** Opening DATA SUPPLIED block **

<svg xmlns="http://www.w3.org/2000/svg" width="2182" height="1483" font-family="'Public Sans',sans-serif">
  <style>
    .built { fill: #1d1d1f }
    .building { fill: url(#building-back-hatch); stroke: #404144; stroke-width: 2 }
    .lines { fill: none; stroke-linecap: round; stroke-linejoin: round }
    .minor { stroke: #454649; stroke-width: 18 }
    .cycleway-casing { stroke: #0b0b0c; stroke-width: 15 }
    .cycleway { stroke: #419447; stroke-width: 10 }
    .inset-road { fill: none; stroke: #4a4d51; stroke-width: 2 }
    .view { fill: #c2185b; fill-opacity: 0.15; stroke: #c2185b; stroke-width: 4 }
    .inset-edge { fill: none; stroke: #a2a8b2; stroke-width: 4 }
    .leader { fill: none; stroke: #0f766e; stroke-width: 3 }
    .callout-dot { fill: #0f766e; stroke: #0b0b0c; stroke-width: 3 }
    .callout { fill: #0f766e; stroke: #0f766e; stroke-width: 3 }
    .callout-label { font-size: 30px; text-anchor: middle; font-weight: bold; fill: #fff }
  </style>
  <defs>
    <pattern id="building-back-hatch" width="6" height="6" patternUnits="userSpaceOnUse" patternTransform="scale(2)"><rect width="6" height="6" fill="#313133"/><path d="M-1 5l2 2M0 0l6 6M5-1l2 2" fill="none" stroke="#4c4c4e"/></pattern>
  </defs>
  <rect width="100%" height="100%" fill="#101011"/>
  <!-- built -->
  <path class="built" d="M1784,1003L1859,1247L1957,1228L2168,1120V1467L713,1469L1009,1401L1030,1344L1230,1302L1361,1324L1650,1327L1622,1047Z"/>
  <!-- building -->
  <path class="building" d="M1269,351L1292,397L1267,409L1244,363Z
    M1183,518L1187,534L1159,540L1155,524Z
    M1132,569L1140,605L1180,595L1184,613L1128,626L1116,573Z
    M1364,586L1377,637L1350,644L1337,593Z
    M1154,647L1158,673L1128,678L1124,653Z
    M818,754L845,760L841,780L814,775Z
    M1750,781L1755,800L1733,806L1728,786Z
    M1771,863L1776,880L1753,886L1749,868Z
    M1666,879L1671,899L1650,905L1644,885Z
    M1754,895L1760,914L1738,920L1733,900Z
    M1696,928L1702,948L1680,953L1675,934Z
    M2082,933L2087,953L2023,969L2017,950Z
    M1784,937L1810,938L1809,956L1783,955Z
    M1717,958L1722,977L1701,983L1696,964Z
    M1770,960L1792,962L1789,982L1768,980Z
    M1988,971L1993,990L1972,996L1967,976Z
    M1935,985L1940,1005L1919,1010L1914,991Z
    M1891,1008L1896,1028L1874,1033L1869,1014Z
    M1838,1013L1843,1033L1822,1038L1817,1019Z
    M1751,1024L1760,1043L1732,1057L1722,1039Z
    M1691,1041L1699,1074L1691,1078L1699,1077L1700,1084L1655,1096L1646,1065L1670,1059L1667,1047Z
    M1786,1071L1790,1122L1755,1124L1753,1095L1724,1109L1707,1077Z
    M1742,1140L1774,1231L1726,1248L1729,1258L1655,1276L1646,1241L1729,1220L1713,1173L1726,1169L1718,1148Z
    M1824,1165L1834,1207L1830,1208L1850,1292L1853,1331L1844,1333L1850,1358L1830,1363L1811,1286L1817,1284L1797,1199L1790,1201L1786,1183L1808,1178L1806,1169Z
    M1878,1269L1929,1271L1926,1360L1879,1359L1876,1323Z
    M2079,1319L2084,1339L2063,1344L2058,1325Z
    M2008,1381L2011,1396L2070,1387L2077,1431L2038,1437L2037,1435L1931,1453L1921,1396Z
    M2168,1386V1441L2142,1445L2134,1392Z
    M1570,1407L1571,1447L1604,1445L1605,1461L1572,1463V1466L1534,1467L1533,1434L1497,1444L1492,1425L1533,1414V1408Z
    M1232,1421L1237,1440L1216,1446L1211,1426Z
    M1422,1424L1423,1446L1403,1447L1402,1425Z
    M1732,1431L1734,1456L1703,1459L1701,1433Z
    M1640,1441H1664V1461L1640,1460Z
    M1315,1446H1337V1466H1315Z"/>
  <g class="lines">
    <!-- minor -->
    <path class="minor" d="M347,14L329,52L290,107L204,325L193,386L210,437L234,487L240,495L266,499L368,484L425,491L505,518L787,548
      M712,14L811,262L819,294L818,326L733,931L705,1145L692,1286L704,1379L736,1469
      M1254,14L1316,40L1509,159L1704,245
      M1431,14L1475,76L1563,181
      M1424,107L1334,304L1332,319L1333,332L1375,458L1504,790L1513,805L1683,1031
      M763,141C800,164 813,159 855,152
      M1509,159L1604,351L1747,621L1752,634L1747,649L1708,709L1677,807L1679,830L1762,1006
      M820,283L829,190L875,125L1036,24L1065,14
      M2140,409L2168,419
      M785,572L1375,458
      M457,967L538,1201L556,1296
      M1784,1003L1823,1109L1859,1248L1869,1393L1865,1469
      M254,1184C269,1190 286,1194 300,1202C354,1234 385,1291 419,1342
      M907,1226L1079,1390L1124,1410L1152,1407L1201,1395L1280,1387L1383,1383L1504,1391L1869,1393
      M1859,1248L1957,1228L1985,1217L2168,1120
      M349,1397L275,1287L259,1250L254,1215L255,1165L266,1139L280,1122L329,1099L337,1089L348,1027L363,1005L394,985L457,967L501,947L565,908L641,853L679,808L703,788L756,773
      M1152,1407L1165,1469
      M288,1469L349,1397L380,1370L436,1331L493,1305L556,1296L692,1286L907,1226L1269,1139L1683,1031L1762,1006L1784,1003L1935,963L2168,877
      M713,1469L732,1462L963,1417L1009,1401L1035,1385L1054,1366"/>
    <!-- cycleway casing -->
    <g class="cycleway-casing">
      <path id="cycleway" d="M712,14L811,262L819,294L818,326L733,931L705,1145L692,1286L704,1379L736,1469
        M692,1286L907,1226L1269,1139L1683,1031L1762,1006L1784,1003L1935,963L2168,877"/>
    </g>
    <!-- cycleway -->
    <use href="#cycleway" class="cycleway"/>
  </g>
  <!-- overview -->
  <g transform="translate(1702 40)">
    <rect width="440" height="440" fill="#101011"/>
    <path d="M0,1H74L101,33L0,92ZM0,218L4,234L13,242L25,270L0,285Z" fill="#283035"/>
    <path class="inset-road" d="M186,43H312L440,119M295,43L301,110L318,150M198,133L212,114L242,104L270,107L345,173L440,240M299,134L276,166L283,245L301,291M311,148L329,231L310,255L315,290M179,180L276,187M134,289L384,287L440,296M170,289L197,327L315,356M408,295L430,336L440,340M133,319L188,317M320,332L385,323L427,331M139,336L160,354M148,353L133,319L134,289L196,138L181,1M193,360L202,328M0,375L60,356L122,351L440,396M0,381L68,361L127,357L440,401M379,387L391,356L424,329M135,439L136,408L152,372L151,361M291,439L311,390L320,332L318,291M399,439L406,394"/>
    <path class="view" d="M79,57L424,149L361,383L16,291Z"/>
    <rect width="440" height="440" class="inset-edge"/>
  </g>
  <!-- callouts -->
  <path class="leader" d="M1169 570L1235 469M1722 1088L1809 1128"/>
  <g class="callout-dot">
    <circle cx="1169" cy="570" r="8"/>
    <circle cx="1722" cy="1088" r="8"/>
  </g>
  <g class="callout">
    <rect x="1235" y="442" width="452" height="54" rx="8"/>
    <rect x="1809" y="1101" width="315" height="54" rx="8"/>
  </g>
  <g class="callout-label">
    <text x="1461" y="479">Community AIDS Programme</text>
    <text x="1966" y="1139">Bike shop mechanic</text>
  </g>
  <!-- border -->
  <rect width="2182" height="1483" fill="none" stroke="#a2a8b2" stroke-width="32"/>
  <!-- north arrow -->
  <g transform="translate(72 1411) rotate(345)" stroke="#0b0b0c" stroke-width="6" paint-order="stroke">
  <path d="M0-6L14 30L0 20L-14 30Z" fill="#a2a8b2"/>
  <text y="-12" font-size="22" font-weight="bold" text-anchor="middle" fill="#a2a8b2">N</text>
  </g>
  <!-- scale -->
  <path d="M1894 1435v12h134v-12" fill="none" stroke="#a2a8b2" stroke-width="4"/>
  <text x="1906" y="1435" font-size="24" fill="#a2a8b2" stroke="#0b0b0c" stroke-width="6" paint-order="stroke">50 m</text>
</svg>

** Closing DATA SUPPLIED block **
** Opening DATA SUPPLIED block **

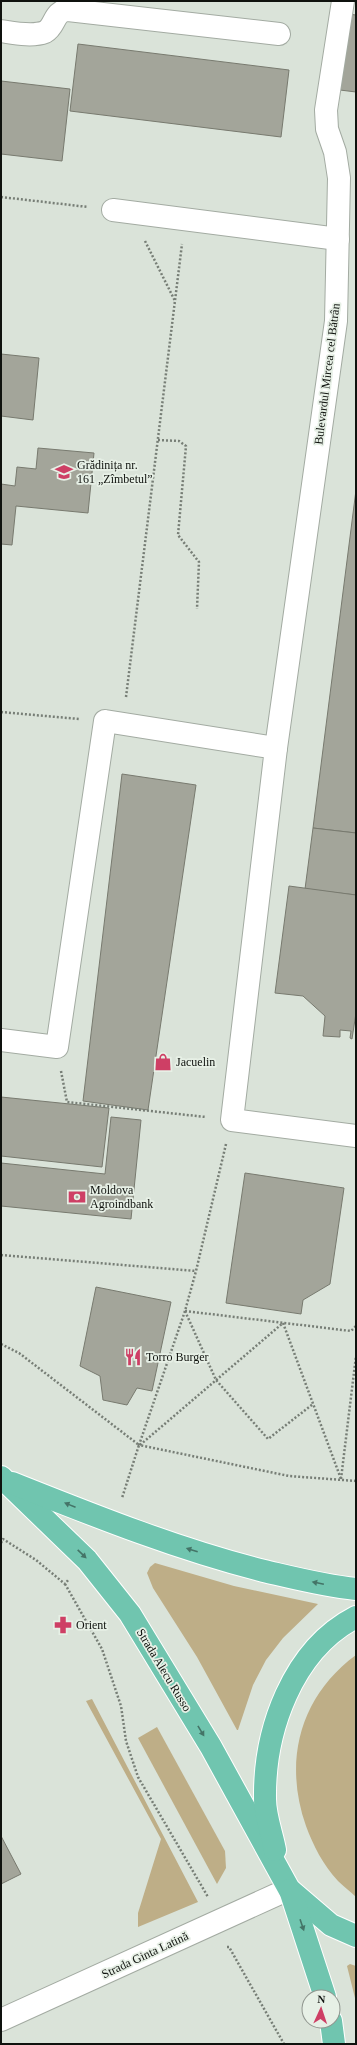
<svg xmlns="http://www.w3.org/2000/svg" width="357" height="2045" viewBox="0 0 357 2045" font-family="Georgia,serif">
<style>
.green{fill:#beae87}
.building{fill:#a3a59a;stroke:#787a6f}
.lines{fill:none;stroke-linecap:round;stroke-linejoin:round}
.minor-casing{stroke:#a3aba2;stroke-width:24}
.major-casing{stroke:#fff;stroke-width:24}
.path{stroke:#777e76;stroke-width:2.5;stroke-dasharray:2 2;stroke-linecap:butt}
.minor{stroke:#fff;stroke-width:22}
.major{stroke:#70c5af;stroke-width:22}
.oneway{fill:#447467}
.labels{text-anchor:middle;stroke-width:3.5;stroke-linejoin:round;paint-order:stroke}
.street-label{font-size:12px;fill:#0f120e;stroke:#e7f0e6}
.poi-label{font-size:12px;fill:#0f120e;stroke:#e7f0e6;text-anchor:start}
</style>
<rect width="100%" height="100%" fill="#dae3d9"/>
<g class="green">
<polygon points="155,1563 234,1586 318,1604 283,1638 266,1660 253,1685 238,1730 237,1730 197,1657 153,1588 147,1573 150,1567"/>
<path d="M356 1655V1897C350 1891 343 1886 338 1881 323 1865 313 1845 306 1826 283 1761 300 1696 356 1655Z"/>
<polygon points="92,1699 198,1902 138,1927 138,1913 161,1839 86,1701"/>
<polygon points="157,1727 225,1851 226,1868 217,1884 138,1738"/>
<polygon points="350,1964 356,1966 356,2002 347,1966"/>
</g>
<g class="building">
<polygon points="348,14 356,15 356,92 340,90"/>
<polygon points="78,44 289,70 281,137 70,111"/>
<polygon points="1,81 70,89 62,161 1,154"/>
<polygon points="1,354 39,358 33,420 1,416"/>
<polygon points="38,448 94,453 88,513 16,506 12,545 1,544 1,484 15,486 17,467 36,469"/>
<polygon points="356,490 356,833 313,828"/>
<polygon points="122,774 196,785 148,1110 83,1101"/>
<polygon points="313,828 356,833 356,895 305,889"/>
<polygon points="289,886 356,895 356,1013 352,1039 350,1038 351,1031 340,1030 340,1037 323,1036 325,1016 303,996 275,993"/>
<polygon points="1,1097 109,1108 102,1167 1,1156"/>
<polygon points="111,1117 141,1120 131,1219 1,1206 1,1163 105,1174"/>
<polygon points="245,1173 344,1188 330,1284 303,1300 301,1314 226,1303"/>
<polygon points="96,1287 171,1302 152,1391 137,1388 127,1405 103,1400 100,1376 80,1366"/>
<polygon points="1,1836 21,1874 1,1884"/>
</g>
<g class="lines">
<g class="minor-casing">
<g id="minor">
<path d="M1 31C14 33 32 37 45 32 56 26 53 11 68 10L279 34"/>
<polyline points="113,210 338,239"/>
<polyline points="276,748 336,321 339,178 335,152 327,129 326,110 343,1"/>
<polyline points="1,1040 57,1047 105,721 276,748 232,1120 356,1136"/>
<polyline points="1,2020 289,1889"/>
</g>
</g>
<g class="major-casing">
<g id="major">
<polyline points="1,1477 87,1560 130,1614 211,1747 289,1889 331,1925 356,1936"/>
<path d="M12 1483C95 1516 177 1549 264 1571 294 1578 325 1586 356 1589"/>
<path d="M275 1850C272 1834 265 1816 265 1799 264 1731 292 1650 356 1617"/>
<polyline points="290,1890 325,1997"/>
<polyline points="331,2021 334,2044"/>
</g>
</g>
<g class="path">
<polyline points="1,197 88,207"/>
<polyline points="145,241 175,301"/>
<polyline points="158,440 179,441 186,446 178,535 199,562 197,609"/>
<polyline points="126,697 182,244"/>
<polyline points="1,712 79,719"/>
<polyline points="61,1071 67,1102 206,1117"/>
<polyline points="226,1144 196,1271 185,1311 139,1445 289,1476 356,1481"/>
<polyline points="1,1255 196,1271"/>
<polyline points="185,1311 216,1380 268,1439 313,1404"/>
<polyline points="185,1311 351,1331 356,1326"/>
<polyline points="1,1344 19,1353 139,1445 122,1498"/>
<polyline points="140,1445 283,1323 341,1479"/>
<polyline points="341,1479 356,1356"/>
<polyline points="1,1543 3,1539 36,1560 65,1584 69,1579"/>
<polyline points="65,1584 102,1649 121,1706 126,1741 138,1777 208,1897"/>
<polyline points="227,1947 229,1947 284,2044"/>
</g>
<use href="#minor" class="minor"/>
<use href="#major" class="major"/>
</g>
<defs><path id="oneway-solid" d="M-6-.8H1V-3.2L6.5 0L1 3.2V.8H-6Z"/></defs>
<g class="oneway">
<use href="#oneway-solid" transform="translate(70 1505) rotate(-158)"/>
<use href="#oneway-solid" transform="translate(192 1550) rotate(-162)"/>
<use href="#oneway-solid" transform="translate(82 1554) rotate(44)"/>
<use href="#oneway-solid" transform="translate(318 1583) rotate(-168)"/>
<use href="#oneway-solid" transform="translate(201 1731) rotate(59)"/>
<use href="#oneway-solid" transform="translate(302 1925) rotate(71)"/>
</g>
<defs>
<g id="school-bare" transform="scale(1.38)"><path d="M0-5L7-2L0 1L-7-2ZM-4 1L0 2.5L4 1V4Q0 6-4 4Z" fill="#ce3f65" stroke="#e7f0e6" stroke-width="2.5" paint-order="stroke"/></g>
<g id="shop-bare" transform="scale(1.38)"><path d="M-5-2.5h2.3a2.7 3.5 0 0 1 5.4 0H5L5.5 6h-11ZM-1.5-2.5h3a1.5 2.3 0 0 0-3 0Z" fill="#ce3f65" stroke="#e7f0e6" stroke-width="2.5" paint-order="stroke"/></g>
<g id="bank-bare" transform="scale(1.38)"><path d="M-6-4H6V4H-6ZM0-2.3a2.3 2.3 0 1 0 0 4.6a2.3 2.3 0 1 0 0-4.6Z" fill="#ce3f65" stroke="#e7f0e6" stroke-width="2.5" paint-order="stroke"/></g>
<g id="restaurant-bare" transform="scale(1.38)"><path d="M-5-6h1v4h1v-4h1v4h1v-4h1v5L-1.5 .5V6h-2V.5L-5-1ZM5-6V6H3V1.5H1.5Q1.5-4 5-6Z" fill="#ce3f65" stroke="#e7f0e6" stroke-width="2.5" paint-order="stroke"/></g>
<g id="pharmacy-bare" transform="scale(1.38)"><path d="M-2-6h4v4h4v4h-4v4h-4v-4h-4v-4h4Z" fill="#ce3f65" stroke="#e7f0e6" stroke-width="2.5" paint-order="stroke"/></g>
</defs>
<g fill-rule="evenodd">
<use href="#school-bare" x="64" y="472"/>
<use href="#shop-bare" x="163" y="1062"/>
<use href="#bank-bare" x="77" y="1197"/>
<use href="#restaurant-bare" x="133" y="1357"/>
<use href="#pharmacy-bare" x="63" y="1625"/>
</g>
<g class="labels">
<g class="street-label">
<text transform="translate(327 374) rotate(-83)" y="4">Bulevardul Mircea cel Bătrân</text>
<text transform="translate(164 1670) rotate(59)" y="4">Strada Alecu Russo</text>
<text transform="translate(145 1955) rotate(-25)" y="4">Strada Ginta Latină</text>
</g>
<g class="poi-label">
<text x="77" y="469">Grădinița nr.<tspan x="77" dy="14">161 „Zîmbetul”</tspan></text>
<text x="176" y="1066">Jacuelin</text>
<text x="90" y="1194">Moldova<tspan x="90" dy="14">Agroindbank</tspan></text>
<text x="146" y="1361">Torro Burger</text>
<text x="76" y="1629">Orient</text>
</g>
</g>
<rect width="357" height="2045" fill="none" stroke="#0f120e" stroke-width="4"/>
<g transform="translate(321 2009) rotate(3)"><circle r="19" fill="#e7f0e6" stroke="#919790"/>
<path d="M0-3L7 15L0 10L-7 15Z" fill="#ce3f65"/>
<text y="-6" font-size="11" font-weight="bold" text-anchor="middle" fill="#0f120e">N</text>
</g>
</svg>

** Closing DATA SUPPLIED block **

EXERCISE OBJECTIVE: Whenever a line of the data includes the word "linejoin", show that line in full.

ANSWER TO THIS EXERCISE:
    .lines { fill: none; stroke-linecap: round; stroke-linejoin: round }
.lines{fill:none;stroke-linecap:round;stroke-linejoin:round}
.labels{text-anchor:middle;stroke-width:3.5;stroke-linejoin:round;paint-order:stroke}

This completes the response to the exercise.